Biophysical determinants of biofilm formation in the gut

Abstract

The gastrointestinal (GI) tract harbors the most complex microbial ecosystem in the human body. The mucosal layer that covers the GI tract serves as a polymer-based defensive barrier that prevents the microbiome from reaching the epithelium and disseminating inside the body. Colonization of the mucus may result in the formation of structured polymicrobial communities or biofilms, a hallmark in pathologies such as colorectal cancer, inflammatory bowel disease, and chronic gut wounds. However, the mechanisms by which multispecies biofilms establish on the gut mucosa is unknown. Whether mucus-associated biofilms exist as part of a healthy mucosal barrier is still debated. Here, we discuss the impact that diet and microbial-derived polymers has on mucus structure and microcolony formation and highlight relevant biophysical forces that further shape nascent biofilms.

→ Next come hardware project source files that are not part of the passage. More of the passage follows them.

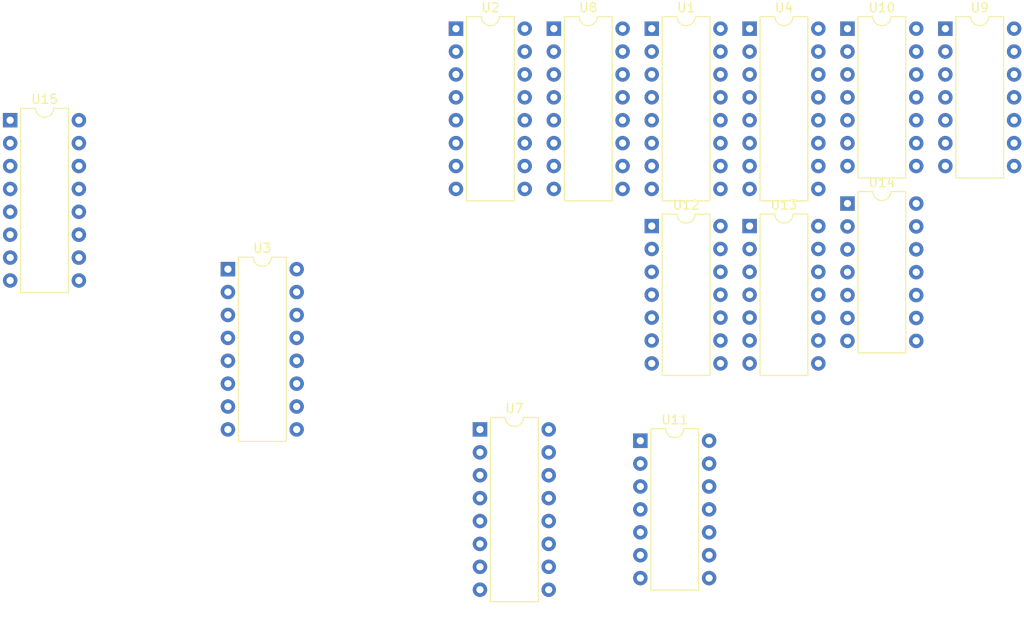
<source format=kicad_pcb>
(kicad_pcb (version 20211014) (generator pcbnew)

  (general
    (thickness 1.6)
  )

  (paper "A4")
  (layers
    (0 "F.Cu" signal)
    (31 "B.Cu" signal)
    (32 "B.Adhes" user "B.Adhesive")
    (33 "F.Adhes" user "F.Adhesive")
    (34 "B.Paste" user)
    (35 "F.Paste" user)
    (36 "B.SilkS" user "B.Silkscreen")
    (37 "F.SilkS" user "F.Silkscreen")
    (38 "B.Mask" user)
    (39 "F.Mask" user)
    (40 "Dwgs.User" user "User.Drawings")
    (41 "Cmts.User" user "User.Comments")
    (42 "Eco1.User" user "User.Eco1")
    (43 "Eco2.User" user "User.Eco2")
    (44 "Edge.Cuts" user)
    (45 "Margin" user)
    (46 "B.CrtYd" user "B.Courtyard")
    (47 "F.CrtYd" user "F.Courtyard")
    (48 "B.Fab" user)
    (49 "F.Fab" user)
    (50 "User.1" user)
    (51 "User.2" user)
    (52 "User.3" user)
    (53 "User.4" user)
    (54 "User.5" user)
    (55 "User.6" user)
    (56 "User.7" user)
    (57 "User.8" user)
    (58 "User.9" user)
  )

  (setup
    (pad_to_mask_clearance 0)
    (pcbplotparams
      (layerselection 0x00010fc_ffffffff)
      (disableapertmacros false)
      (usegerberextensions false)
      (usegerberattributes true)
      (usegerberadvancedattributes true)
      (creategerberjobfile true)
      (svguseinch false)
      (svgprecision 6)
      (excludeedgelayer true)
      (plotframeref false)
      (viasonmask false)
      (mode 1)
      (useauxorigin false)
      (hpglpennumber 1)
      (hpglpenspeed 20)
      (hpglpendiameter 15.000000)
      (dxfpolygonmode true)
      (dxfimperialunits true)
      (dxfusepcbnewfont true)
      (psnegative false)
      (psa4output false)
      (plotreference true)
      (plotvalue true)
      (plotinvisibletext false)
      (sketchpadsonfab false)
      (subtractmaskfromsilk false)
      (outputformat 1)
      (mirror false)
      (drillshape 1)
      (scaleselection 1)
      (outputdirectory "")
    )
  )

  (net 0 "")
  (net 1 "unconnected-(U1-Pad1)")
  (net 2 "Net-(U7-Pad7)")
  (net 3 "unconnected-(U1-Pad3)")
  (net 4 "unconnected-(U1-Pad4)")
  (net 5 "unconnected-(U1-Pad5)")
  (net 6 "Net-(U7-Pad2)")
  (net 7 "FLAG_C")
  (net 8 "GND")
  (net 9 "Net-(U1-Pad9)")
  (net 10 "unconnected-(U1-Pad10)")
  (net 11 "Net-(U7-Pad15)")
  (net 12 "unconnected-(U1-Pad12)")
  (net 13 "unconnected-(U1-Pad13)")
  (net 14 "unconnected-(U1-Pad14)")
  (net 15 "Net-(U7-Pad10)")
  (net 16 "+5V")
  (net 17 "unconnected-(U2-Pad1)")
  (net 18 "Net-(U2-Pad2)")
  (net 19 "unconnected-(U2-Pad3)")
  (net 20 "unconnected-(U2-Pad4)")
  (net 21 "unconnected-(U2-Pad5)")
  (net 22 "Net-(U10-Pad2)")
  (net 23 "unconnected-(U2-Pad9)")
  (net 24 "unconnected-(U2-Pad10)")
  (net 25 "Net-(U8-Pad15)")
  (net 26 "unconnected-(U2-Pad12)")
  (net 27 "unconnected-(U2-Pad13)")
  (net 28 "unconnected-(U2-Pad14)")
  (net 29 "Net-(U2-Pad15)")
  (net 30 "unconnected-(U3-Pad1)")
  (net 31 "Net-(U7-Pad6)")
  (net 32 "unconnected-(U3-Pad3)")
  (net 33 "unconnected-(U3-Pad4)")
  (net 34 "unconnected-(U3-Pad5)")
  (net 35 "Net-(U7-Pad3)")
  (net 36 "FLAG_C_INV")
  (net 37 "Net-(U3-Pad9)")
  (net 38 "unconnected-(U3-Pad10)")
  (net 39 "Net-(U7-Pad14)")
  (net 40 "unconnected-(U3-Pad12)")
  (net 41 "unconnected-(U3-Pad13)")
  (net 42 "unconnected-(U3-Pad14)")
  (net 43 "Net-(U7-Pad11)")
  (net 44 "unconnected-(U4-Pad1)")
  (net 45 "Net-(U8-Pad6)")
  (net 46 "unconnected-(U4-Pad3)")
  (net 47 "unconnected-(U4-Pad4)")
  (net 48 "unconnected-(U4-Pad5)")
  (net 49 "Net-(U8-Pad3)")
  (net 50 "unconnected-(U4-Pad9)")
  (net 51 "unconnected-(U4-Pad10)")
  (net 52 "Net-(U8-Pad14)")
  (net 53 "unconnected-(U4-Pad12)")
  (net 54 "unconnected-(U4-Pad13)")
  (net 55 "unconnected-(U4-Pad14)")
  (net 56 "Net-(U8-Pad11)")
  (net 57 "unconnected-(U7-Pad1)")
  (net 58 "unconnected-(U7-Pad4)")
  (net 59 "unconnected-(U7-Pad5)")
  (net 60 "unconnected-(U7-Pad9)")
  (net 61 "unconnected-(U7-Pad12)")
  (net 62 "unconnected-(U7-Pad13)")
  (net 63 "unconnected-(U8-Pad1)")
  (net 64 "unconnected-(U8-Pad4)")
  (net 65 "unconnected-(U8-Pad5)")
  (net 66 "unconnected-(U8-Pad9)")
  (net 67 "unconnected-(U8-Pad12)")
  (net 68 "unconnected-(U8-Pad13)")
  (net 69 "unconnected-(U9-Pad1)")
  (net 70 "unconnected-(U9-Pad3)")
  (net 71 "unconnected-(U9-Pad4)")
  (net 72 "unconnected-(U9-Pad6)")
  (net 73 "unconnected-(U9-Pad8)")
  (net 74 "unconnected-(U9-Pad9)")
  (net 75 "unconnected-(U9-Pad11)")
  (net 76 "unconnected-(U9-Pad12)")
  (net 77 "unconnected-(U10-Pad1)")
  (net 78 "unconnected-(U10-Pad3)")
  (net 79 "unconnected-(U10-Pad4)")
  (net 80 "unconnected-(U10-Pad6)")
  (net 81 "unconnected-(U10-Pad8)")
  (net 82 "unconnected-(U10-Pad9)")
  (net 83 "unconnected-(U10-Pad11)")
  (net 84 "unconnected-(U10-Pad12)")
  (net 85 "unconnected-(U11-Pad1)")
  (net 86 "unconnected-(U11-Pad3)")
  (net 87 "unconnected-(U11-Pad4)")
  (net 88 "unconnected-(U11-Pad6)")
  (net 89 "unconnected-(U11-Pad8)")
  (net 90 "unconnected-(U11-Pad9)")
  (net 91 "unconnected-(U11-Pad11)")
  (net 92 "unconnected-(U11-Pad12)")
  (net 93 "unconnected-(U12-Pad1)")
  (net 94 "unconnected-(U12-Pad3)")
  (net 95 "unconnected-(U12-Pad4)")
  (net 96 "unconnected-(U12-Pad6)")
  (net 97 "unconnected-(U12-Pad8)")
  (net 98 "unconnected-(U12-Pad9)")
  (net 99 "unconnected-(U12-Pad11)")
  (net 100 "unconnected-(U12-Pad12)")
  (net 101 "unconnected-(U13-Pad1)")
  (net 102 "unconnected-(U13-Pad3)")
  (net 103 "unconnected-(U13-Pad4)")
  (net 104 "unconnected-(U13-Pad6)")
  (net 105 "unconnected-(U13-Pad8)")
  (net 106 "unconnected-(U13-Pad9)")
  (net 107 "unconnected-(U13-Pad11)")
  (net 108 "unconnected-(U13-Pad12)")
  (net 109 "unconnected-(U14-Pad1)")
  (net 110 "unconnected-(U14-Pad3)")
  (net 111 "unconnected-(U14-Pad4)")
  (net 112 "unconnected-(U14-Pad6)")
  (net 113 "unconnected-(U14-Pad8)")
  (net 114 "unconnected-(U14-Pad9)")
  (net 115 "unconnected-(U14-Pad11)")
  (net 116 "unconnected-(U14-Pad12)")
  (net 117 "unconnected-(U15-Pad1)")
  (net 118 "FLAG_Z")
  (net 119 "unconnected-(U15-Pad3)")
  (net 120 "unconnected-(U15-Pad4)")
  (net 121 "unconnected-(U15-Pad5)")
  (net 122 "unconnected-(U15-Pad9)")
  (net 123 "FLAG_INTMASK")
  (net 124 "unconnected-(U15-Pad11)")
  (net 125 "unconnected-(U15-Pad12)")
  (net 126 "unconnected-(U15-Pad13)")
  (net 127 "unconnected-(U15-Pad14)")
  (net 128 "unconnected-(U15-Pad15)")

  (footprint "Package_DIP:DIP-16_W7.62mm" (layer "F.Cu") (at 80.02 90.185))

  (footprint "Package_DIP:DIP-16_W7.62mm" (layer "F.Cu") (at 99.06 45.72))

  (footprint "Package_DIP:DIP-14_W7.62mm" (layer "F.Cu") (at 109.91 67.62))

  (footprint "Package_DIP:DIP-16_W7.62mm" (layer "F.Cu") (at 77.36 45.72))

  (footprint "Package_DIP:DIP-16_W7.62mm" (layer "F.Cu") (at 52.08 72.405))

  (footprint "Package_DIP:DIP-14_W7.62mm" (layer "F.Cu") (at 120.76 65.12))

  (footprint "Package_DIP:DIP-16_W7.62mm" (layer "F.Cu") (at 109.91 45.72))

  (footprint "Package_DIP:DIP-14_W7.62mm" (layer "F.Cu") (at 131.61 45.72))

  (footprint "Package_DIP:DIP-14_W7.62mm" (layer "F.Cu") (at 97.8 91.435))

  (footprint "Package_DIP:DIP-16_W7.62mm" (layer "F.Cu") (at 88.21 45.72))

  (footprint "Package_DIP:DIP-14_W7.62mm" (layer "F.Cu") (at 99.06 67.62))

  (footprint "Package_DIP:DIP-16_W7.62mm" (layer "F.Cu") (at 27.94 55.88))

  (footprint "Package_DIP:DIP-14_W7.62mm" (layer "F.Cu") (at 120.76 45.72))

)

</source>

Figure 1.. Interactions of mucin with non-penetrating and infiltrating polymer solutions as a function of their molecular weight, concentration, flexibility, and charge.

(a) Non-penetrating high-molecular-weight (Mw) polymers osmotically compress the mucus layer. High-Mw polyelectrolytes achieve a higher compression due to mobilization of counterions. (b) Extracellular polymeric substances (EPS, in green) and proteins (red dots) generate osmotic forces that contribute to biofilm expansion. (c) Penetration of the mucus network by positively charged (polycationic), negatively charged (polyanionic), and neutral polymers and their effect on mucin’s relative viscosity as determined by changes in its hydrodynamic volume and as a function of mucin to polymer concentration. The dashed circles represent the changes in the mucin’s hydrodynamic volume.

Figure 2.. Biophysical forces influencing biofilm formation.

(a) Depletion and bridging aggregation of bacteria induced by mucin and bacterial exopolysaccharides. Polymer segments are illustrated as coils, whereas the depletion layer (left panel) is indicated by the dashed line around the aligned cells. Notice that in depletion aggregation, the polymer segments cannot approach the cell surface for a distance shorter than its radius of gyration. In bridging aggregation (right panel), polymer coils absorb to the cell surface, linking together neighboring cells via electrostatic interactions. (b) Compression forces that biofilms may experience when growing on and within the mucus layer. In uropathogenic Escherichia coli, compression forces upregulate EPS production. (c) Fluid flow-induced verticalization of bacteria favors the formation of 3D assemblies in vitro. (d) Catch bonds undergo dynamic force-induced extension and conformational changes in response to tensile force and are widespread among both pathogens and commensals. (e) Cell-to-cell interactions are critical during the formation of complex, highly structured polymicrobial biofilms such as those formed on teeth’s supra- and subgingival areas and may also contribute to the mechanics of in vivo biofilms.